Try to Have at Least One Reference from a Previous Employer

If you have worked a part-time job during your college experience, then at least one of your references as you look forward to your first job post-graduation should be from one of your supervisors. Even if your work was not relevant to your ultimate career goals, a past employer can speak to some of the most important qualities that a future employer is looking for.

For example, a previous employer can speak to your work ethic, ability to work with others, and reliability as an employee in ways that few other references will be able to match. In other words, they can provide a window into how you perform on the job that can round out your reference list in an important way.

3) Create and Maintain a Reference List

The odds are good that you will be applying to multiple jobs (or internships) as you approach the end of your college years. Save yourself some time and energy by maintaining an accurate reference list of your top five or six references. Even though you will only use at most three of these references for a given job, you may find that some fit a particular opportunity more than others.

Here is what you need for each potential reference:

  • Name, including degrees such as M.S. or Ph.D.
  • Title
  • Professional address
  • Professional email
  • Phone number
  • Some notes (for yourself) about what qualities they will be able to speak to should they be called by a potential employer

4) Contact Your References in Advance

As you enter the job search for your first job after college, it is likely that you will be applying to several jobs before you find employment. It is important that your references are aware that they may be contacted by potential employers. Giving them a heads up is a good opportunity to provide them with some background about the position and confirm their contact information.
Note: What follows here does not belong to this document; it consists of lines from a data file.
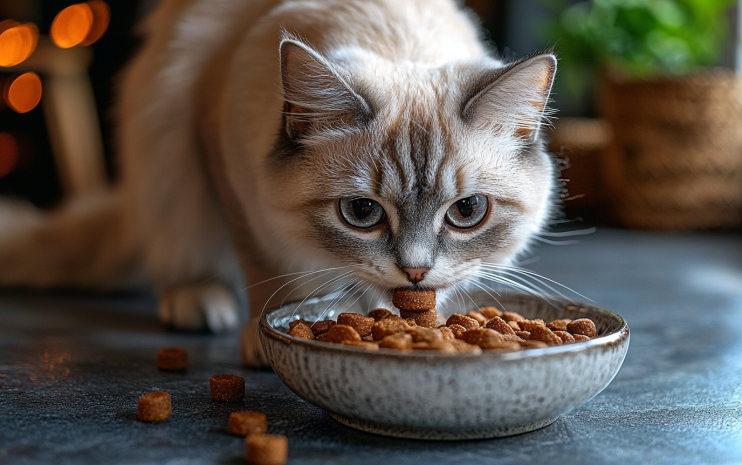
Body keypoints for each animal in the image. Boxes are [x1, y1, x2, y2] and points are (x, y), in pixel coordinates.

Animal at [0, 0, 560, 364]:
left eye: (467, 212)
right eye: (362, 213)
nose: (415, 273)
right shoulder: (221, 156)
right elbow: (265, 271)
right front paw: (264, 341)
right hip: (161, 140)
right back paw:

To that effect, it can help to send each of your references your resume and a brief summary of what you are hoping they can provide for you. Here is an example of what that might look like in an email:

Dr. Jones,

Thank you for agreeing to serve as a professional reference as I transition from my college experience to the work force. In particular, I hope you will be able to speak to my strong leadership abilities, my passion for chemistry, and my fastidious research skills from our time working together on the XYZ project.

I have attached my resume to this email so that you can gain a better understanding of what I have been up to during my college experience. If you have any questions or feedback, please do not hesitate to contact me.

Thank you for your time and mentorship which has helped to shape my perspective and inspired me to pursue a career in chemistry. The chemistry students at ABC University are lucky to have you!